__Entries supplied__:
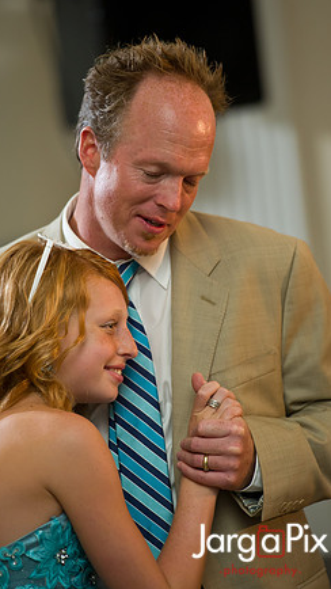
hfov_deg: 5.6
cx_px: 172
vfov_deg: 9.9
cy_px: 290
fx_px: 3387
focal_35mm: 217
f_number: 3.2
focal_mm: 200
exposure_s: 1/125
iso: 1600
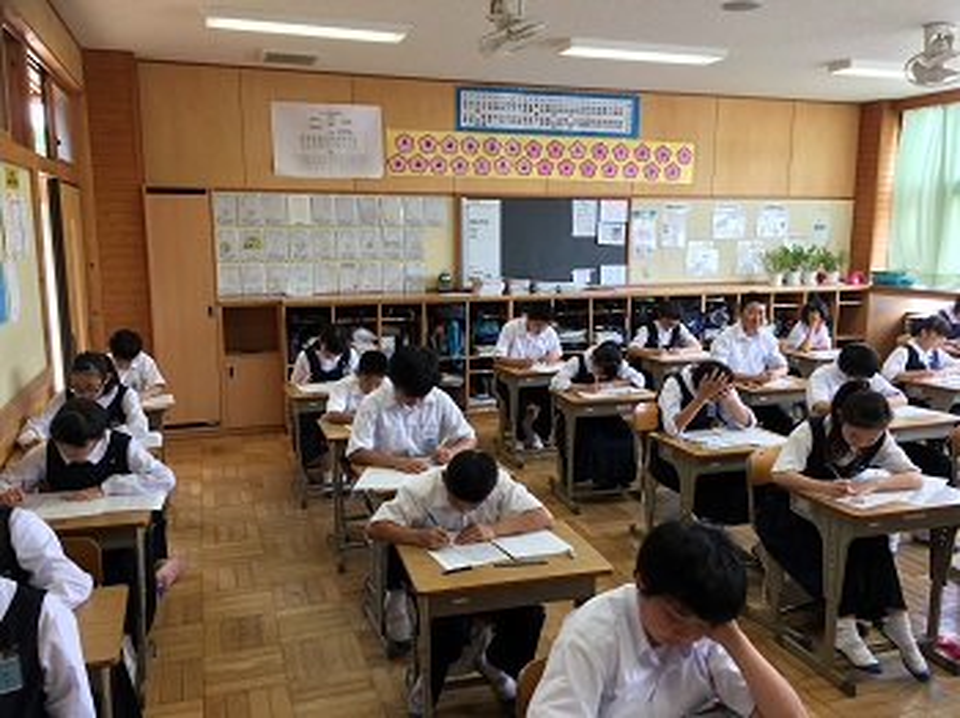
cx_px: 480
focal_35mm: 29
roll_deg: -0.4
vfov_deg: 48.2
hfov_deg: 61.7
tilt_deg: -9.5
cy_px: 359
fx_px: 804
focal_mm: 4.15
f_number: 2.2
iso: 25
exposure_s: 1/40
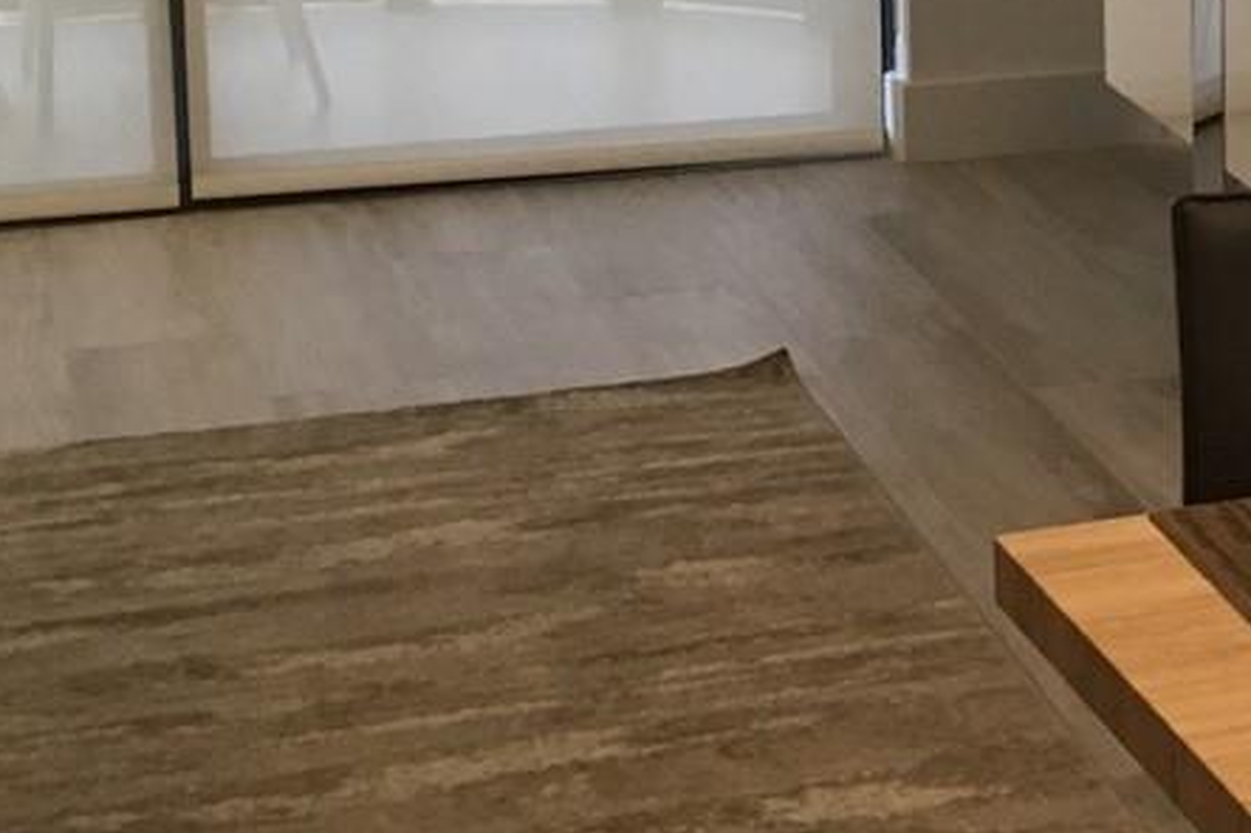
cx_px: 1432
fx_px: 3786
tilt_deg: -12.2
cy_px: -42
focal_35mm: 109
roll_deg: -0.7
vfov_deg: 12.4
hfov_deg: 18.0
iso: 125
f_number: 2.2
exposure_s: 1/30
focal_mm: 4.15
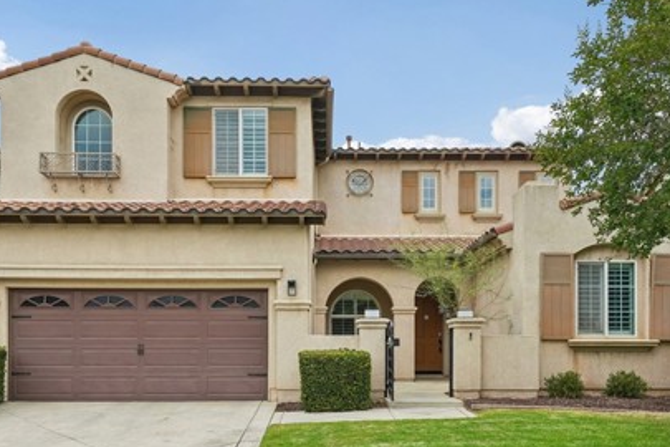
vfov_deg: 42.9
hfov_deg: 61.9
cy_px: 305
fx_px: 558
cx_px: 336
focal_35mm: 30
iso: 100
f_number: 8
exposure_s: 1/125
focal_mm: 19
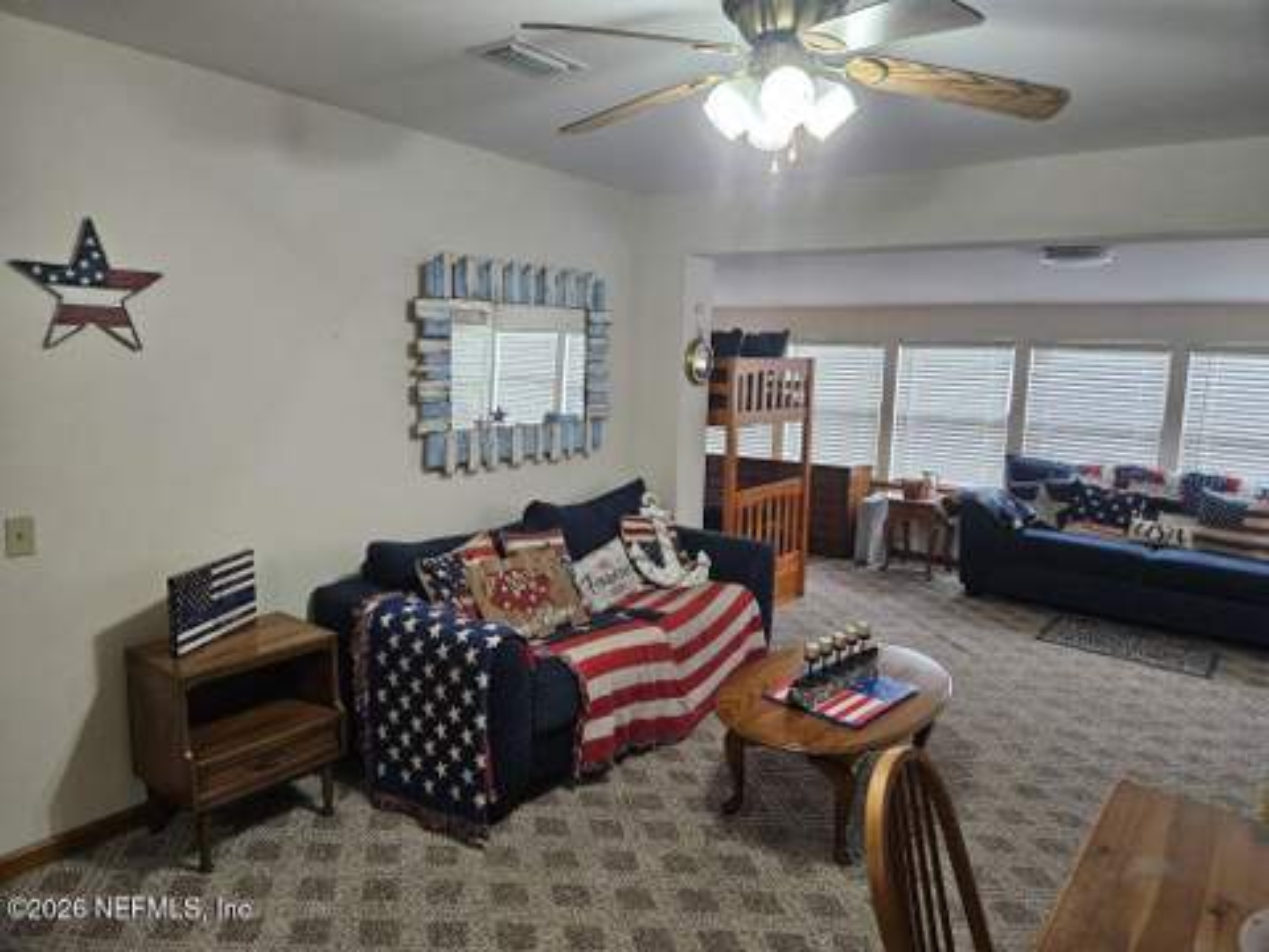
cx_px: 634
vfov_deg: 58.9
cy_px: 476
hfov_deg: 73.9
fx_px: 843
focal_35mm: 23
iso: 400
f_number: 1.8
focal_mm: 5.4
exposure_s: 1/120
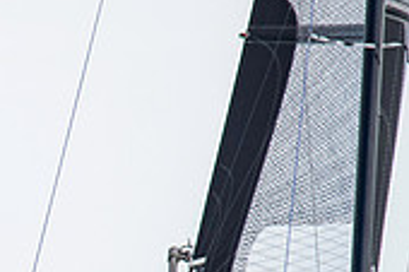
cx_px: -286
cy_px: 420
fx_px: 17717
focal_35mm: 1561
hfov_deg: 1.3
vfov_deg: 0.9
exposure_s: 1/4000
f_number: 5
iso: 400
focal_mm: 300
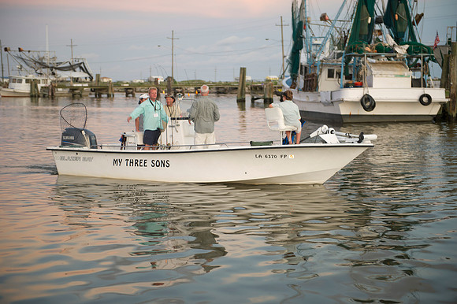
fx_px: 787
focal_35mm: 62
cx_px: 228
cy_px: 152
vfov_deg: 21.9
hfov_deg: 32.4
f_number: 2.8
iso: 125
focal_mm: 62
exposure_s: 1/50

__Work order__: Copy exactly the lines running from the beginning of the listing through the line that has "fx_px: 3786". Drop the pictures.

__Task response__:
hfov_deg: 5.6
cx_px: 172
vfov_deg: 9.9
cy_px: 290
fx_px: 3387
focal_35mm: 217
f_number: 3.2
focal_mm: 200
exposure_s: 1/125
iso: 1600
cx_px: 480
focal_35mm: 29
roll_deg: -0.4
vfov_deg: 48.2
hfov_deg: 61.7
tilt_deg: -9.5
cy_px: 359
fx_px: 804
focal_mm: 4.15
f_number: 2.2
iso: 25
exposure_s: 1/40
cx_px: 1432
fx_px: 3786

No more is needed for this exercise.